**Task to carry out:**
Find every line in the records that contains the string "skCircle", matching case exactly, and copy each of those lines.

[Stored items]
┌──

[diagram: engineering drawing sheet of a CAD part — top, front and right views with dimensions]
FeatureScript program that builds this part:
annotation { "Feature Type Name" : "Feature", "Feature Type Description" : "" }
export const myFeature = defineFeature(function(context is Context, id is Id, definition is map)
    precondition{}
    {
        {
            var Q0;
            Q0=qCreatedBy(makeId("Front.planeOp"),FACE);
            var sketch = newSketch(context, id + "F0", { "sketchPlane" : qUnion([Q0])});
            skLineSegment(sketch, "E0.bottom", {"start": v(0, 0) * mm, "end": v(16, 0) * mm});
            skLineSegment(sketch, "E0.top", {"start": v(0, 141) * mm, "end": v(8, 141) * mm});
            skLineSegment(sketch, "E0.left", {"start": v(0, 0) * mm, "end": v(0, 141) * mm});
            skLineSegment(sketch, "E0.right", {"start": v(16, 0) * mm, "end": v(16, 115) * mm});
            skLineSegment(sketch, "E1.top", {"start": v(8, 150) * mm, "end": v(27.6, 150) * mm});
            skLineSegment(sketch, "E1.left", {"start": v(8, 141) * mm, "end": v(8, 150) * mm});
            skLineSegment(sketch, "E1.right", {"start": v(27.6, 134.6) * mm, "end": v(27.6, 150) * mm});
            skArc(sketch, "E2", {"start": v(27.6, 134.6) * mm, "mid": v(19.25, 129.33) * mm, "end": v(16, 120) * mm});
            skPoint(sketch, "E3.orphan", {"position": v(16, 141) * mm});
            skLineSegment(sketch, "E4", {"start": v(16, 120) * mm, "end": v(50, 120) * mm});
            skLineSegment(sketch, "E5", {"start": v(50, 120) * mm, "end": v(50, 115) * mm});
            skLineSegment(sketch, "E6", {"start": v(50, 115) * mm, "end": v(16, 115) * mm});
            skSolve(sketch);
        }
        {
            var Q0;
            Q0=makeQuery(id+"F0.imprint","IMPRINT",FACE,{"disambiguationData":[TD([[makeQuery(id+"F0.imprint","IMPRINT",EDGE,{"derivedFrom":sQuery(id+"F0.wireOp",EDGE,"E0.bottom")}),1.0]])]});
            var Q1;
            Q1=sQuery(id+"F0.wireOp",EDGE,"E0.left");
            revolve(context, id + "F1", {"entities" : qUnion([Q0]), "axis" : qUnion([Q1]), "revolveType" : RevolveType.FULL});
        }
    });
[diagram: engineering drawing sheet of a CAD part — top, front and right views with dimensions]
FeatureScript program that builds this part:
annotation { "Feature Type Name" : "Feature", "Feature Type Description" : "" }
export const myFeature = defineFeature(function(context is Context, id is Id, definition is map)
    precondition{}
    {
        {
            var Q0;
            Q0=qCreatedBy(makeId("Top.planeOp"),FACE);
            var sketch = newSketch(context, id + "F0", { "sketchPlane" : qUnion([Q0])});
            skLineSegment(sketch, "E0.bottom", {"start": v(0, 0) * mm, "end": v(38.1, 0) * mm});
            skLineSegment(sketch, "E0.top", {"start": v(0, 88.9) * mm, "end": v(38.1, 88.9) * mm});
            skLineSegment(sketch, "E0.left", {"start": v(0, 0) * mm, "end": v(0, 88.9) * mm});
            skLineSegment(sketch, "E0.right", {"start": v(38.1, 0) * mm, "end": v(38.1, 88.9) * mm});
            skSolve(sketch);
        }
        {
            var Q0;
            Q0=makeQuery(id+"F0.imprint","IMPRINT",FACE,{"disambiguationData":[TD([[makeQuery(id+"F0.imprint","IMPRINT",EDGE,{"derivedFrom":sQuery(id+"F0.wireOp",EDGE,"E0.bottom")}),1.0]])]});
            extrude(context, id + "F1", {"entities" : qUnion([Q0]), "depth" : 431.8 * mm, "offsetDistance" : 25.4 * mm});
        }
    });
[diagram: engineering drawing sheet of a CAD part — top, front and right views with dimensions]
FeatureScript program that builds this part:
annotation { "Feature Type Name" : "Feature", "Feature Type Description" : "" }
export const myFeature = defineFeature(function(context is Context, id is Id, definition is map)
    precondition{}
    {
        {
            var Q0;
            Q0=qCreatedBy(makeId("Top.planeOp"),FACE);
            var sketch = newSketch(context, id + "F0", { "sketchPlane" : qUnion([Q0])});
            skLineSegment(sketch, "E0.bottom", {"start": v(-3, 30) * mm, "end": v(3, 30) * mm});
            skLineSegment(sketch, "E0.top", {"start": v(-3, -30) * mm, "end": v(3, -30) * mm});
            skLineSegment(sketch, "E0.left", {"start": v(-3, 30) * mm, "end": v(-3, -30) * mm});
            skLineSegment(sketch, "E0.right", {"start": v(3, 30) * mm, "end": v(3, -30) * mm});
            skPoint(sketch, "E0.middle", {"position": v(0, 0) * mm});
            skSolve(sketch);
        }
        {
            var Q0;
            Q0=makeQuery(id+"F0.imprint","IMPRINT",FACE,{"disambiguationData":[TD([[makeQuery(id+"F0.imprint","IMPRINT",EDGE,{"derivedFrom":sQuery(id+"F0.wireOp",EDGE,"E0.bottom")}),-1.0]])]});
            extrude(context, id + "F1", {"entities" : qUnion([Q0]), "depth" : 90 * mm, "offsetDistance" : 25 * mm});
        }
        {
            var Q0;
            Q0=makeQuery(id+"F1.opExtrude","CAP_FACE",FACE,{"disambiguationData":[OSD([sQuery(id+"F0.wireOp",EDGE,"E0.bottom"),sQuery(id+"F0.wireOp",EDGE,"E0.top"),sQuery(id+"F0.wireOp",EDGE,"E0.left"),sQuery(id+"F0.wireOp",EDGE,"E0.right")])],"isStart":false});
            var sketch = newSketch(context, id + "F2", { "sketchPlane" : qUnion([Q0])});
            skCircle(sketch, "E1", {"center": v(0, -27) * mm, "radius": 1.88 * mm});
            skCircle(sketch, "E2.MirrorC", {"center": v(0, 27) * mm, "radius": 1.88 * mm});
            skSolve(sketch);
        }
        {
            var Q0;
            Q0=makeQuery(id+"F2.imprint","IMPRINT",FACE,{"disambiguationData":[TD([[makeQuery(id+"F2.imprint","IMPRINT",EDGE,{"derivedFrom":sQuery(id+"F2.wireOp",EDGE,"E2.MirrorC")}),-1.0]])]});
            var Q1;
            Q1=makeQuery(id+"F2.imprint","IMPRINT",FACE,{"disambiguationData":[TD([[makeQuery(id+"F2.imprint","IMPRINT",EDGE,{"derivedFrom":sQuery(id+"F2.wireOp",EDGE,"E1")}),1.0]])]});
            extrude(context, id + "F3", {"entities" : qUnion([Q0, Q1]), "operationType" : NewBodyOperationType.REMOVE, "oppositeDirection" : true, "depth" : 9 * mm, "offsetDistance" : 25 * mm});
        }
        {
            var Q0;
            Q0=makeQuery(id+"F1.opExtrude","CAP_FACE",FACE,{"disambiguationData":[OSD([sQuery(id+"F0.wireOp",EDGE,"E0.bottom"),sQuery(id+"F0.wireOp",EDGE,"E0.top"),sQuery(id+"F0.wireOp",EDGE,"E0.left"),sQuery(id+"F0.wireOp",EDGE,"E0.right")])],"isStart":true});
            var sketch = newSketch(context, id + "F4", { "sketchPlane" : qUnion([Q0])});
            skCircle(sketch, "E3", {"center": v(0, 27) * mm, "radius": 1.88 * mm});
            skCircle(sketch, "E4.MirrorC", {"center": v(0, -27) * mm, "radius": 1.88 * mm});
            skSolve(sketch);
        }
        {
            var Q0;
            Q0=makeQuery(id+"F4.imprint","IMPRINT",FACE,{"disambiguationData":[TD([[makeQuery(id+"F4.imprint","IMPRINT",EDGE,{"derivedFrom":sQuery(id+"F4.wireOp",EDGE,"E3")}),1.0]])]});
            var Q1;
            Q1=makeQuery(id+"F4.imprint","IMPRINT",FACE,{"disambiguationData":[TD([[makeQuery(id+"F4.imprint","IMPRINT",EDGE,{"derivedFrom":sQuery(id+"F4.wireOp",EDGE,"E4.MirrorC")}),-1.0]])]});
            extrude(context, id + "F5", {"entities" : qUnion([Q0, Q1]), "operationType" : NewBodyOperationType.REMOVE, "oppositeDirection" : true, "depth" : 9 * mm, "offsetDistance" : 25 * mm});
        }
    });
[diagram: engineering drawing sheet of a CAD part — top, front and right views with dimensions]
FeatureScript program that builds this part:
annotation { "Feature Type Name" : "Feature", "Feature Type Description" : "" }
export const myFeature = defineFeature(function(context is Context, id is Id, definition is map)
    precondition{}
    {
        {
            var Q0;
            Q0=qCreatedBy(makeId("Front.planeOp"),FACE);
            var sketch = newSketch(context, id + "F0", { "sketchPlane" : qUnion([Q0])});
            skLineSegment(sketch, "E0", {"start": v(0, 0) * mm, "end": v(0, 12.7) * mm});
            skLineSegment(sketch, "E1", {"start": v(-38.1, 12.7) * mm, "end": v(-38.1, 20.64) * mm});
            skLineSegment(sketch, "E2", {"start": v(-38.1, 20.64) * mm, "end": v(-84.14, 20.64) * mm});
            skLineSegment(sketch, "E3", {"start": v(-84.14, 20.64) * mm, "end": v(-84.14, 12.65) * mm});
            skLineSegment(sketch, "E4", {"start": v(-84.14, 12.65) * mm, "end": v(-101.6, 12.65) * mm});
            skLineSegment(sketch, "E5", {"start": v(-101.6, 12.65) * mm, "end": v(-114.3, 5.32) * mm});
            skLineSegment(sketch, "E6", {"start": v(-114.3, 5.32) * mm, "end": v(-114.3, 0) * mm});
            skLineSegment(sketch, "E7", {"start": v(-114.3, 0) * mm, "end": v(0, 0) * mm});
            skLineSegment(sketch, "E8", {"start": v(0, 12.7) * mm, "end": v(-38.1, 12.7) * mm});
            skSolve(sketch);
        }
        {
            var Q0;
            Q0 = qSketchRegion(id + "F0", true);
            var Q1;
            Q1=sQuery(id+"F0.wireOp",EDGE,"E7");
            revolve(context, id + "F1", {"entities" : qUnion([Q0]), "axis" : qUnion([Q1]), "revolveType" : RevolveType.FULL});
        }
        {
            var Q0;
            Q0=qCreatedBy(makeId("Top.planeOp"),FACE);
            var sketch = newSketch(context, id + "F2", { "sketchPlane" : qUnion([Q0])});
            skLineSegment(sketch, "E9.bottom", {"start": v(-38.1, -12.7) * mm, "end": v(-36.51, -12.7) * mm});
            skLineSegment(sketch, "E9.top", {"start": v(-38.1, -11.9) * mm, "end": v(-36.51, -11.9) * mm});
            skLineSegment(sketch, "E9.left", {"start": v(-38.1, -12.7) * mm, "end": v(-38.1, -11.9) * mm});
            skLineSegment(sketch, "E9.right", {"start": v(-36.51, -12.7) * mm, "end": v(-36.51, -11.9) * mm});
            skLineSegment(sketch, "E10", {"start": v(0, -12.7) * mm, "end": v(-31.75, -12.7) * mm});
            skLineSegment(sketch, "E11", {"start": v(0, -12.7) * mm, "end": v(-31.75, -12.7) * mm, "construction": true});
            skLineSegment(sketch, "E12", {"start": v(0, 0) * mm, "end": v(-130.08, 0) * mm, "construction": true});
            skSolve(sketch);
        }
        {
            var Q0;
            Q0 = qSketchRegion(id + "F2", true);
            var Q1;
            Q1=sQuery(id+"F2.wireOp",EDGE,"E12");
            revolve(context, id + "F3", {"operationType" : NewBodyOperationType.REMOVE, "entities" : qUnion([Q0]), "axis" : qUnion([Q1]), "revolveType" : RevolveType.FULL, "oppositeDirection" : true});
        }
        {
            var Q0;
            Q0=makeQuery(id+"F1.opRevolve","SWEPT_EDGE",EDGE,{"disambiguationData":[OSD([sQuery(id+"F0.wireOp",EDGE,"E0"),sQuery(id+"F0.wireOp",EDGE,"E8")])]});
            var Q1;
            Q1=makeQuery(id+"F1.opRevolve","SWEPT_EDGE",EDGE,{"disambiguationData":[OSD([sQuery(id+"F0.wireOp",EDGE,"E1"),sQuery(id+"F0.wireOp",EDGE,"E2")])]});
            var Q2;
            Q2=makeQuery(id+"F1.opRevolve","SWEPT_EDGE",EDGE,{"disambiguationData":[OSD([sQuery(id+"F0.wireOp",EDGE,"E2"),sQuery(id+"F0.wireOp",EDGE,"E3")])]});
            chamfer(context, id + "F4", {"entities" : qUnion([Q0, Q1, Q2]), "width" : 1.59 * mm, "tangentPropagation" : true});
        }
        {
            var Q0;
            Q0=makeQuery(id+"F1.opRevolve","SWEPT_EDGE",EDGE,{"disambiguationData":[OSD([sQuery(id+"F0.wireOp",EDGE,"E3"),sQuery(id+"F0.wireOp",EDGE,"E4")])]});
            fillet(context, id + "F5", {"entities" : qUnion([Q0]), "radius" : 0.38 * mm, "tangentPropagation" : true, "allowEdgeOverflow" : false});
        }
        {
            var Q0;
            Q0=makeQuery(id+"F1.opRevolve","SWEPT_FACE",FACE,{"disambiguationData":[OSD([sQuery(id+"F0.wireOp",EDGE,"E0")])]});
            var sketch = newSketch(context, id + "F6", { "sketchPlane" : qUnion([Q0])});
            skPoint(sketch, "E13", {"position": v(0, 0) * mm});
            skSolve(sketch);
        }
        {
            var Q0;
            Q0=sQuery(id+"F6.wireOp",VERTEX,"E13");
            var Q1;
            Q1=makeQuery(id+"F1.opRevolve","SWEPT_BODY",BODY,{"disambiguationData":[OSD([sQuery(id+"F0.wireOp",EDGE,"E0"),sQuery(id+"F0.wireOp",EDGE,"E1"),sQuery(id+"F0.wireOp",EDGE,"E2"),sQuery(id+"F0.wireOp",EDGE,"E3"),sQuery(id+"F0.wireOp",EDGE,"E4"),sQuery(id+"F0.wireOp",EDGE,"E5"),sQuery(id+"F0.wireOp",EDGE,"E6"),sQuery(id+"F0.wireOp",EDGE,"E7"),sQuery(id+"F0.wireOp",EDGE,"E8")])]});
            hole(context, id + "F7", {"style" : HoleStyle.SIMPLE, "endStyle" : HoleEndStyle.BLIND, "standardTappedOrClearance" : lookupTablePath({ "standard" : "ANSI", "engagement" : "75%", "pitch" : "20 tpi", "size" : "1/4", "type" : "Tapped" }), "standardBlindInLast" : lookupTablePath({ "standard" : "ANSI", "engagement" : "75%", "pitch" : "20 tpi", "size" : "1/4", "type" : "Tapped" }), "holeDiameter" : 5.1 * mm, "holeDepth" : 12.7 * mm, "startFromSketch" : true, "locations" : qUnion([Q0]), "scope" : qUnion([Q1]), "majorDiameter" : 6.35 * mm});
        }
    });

└──

**Solution to this problem:**
            skCircle(sketch, "E1", {"center": v(0, -27) * mm, "radius": 1.88 * mm});
            skCircle(sketch, "E2.MirrorC", {"center": v(0, 27) * mm, "radius": 1.88 * mm});
            skCircle(sketch, "E3", {"center": v(0, 27) * mm, "radius": 1.88 * mm});
            skCircle(sketch, "E4.MirrorC", {"center": v(0, -27) * mm, "radius": 1.88 * mm});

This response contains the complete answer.